Books of InterestEdit
The Book of Three
Taran is a lowly assistant pig keeper. Losing his pig Hen Wen who happens to be an oracle sends Taran on an adventure greater than he ever expected. Joined in his journey by an Eilonwy, the strong-willed and sharp-tongued princess; Fflewddur Fflam, a untruthful bard; the ever-loyal Gurgi; and the grumpy Doli, Taran and his companions become involved in an adventure that will shape the fate of Prydain. The Book of Three has been enchanting students and adults for decades now. Whether it be cheering for an assistant pig keeper, discovering the unexpected within the book , or feats of sacrifice The Book of Three certainly sets the tone for the other 4 books in the series.
The Black Cauldron
The story continues when Taran and his companions try to prevent an army of the undead from rising. This book later became Disney's 25th animated feature and something of a cult classic for many of those who remember seeing it as a child. Lessons abound in this story from unexpected heroism, difficult decisions, and sacrifices for the good of the many.
The Castle of Llyr
Elionwy who was found by Taran in The Book of Three is a princess of the house of Llyr (who no longer reign). Dallben the enchanter who has watched over Taran since his infancy has decided that Eilonwy, as a princess, needs direction that he alone cannot provide for her. It is decided that Eilonwy will reside at a royal court on the Isle of Mona, west of Prydain. With Gurgi, Taran escorts her to Mona on a ship captained by Prince Rhun, a cheerful but empty headed young man. Upon discovering his own feelings for Eilonway Taran finds himself jealous of Rhun's noble birth but Rhun's parents charge him with their sons protection further complicating things. This is a great story about being content with who you are in life and that maybe the grass is not always greener on the side.

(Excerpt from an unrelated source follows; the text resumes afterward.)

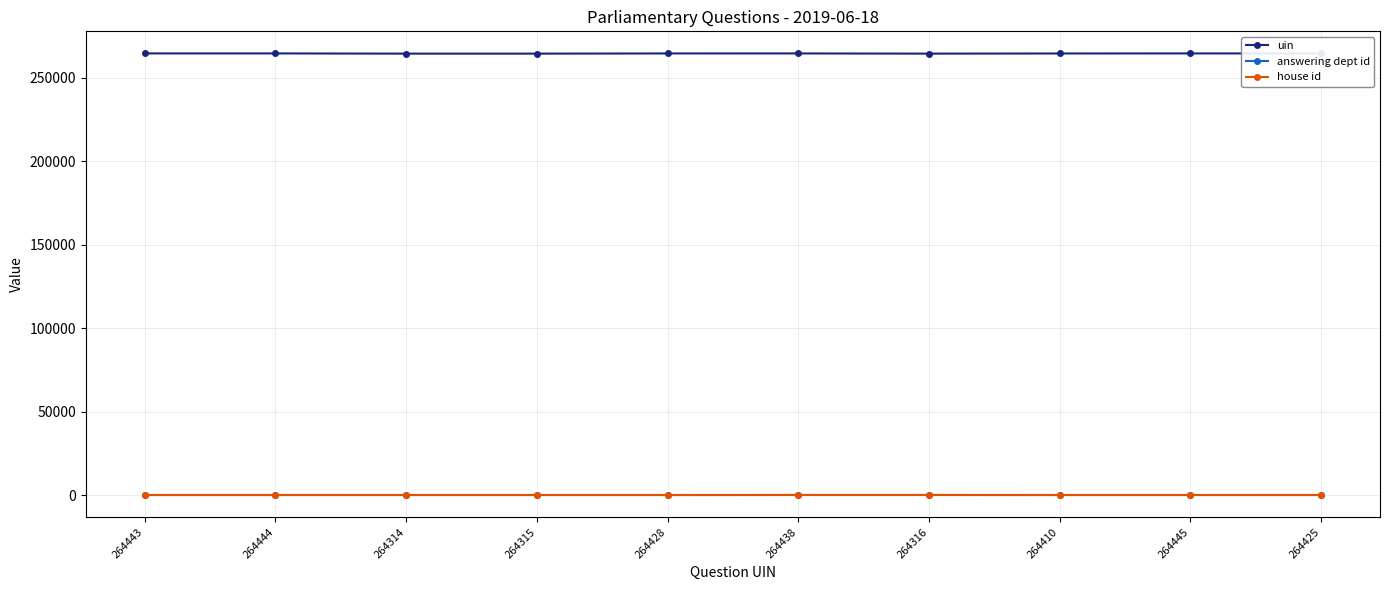

True or false: uin has more than 0 points higher than both neighbors.

True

This book is a departure from the rest of the books in the series. In this fourth installment Taran knows that he wishes to marry Elionwy but she being of nobility and he being an orphan places him at a disadvantage. Taran decides to go on a quest in search of his parentage hoping to find out that he is of noble birth. This book is about uncovering hidden talents, finding our limitations and helping those who come into our lives. It may be easy for many to identify with Taran's quest to find out who he is as it is a journey that all of us have to go through at some point in our lives.
The High King
In the final book of the series the forces of good unite against Arwen their common foe. Much like many literary classics the High King has something for everyone. Sacrifice is also a central theme in High King and many of the sacrifices that key characters make are touching and surprising. People who have read the first four stories will want to find out how the story ends, and the High King could easily spawn conversations about choices, what courage truly is, and how to treat others.

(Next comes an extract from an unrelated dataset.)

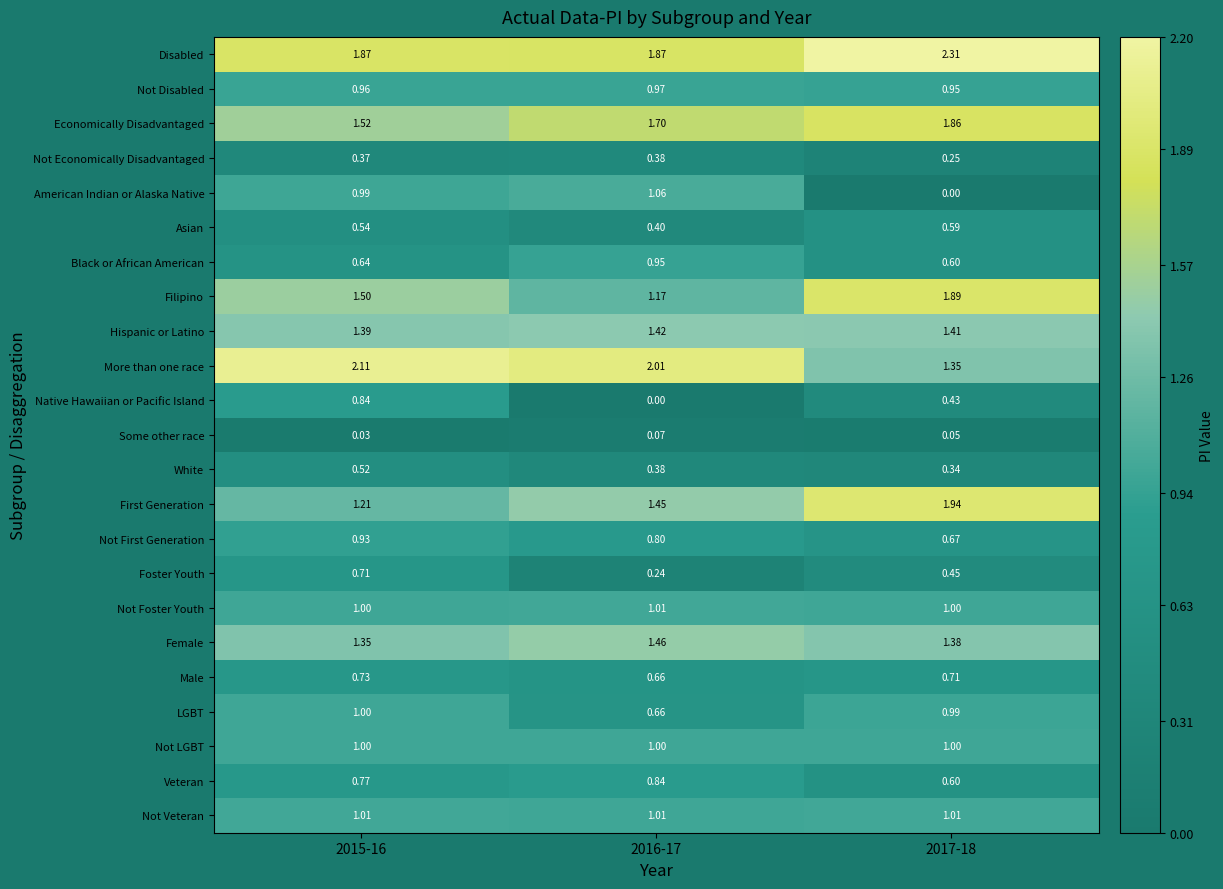

Which series has the largest total across all categories?

Disabled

Time Cat was Lloyd Alexander's first real success. In this story the protagonist Jason learns that his cat can travel to 9 different points in history (one for each of his 9 lives). This book could easily be used to teach about different era's of history that Jason and his cat visit. It would be interesting to see how excerpts from the book parallel what those particular times in history were really like.
- Alexander, L. (1964). The Book of Three, New York, NY: Holt, Rinehart, and Winston.
- Alexander, L. (1965). The Black Cauldron, New York, NY: Holt, Rinehart, and Winston.
- Alexander, L. (1966). The Castle of Llyr, New York, NY: Holt, Rinehart, and Winston.
- Alexander, L. (1967). Taran Wanderer, New York, NY: Holt, Rinehart, and Winston.
- Alexander, L. (1968). The High King, New York, NY: Holt, Rinehart, and Winston.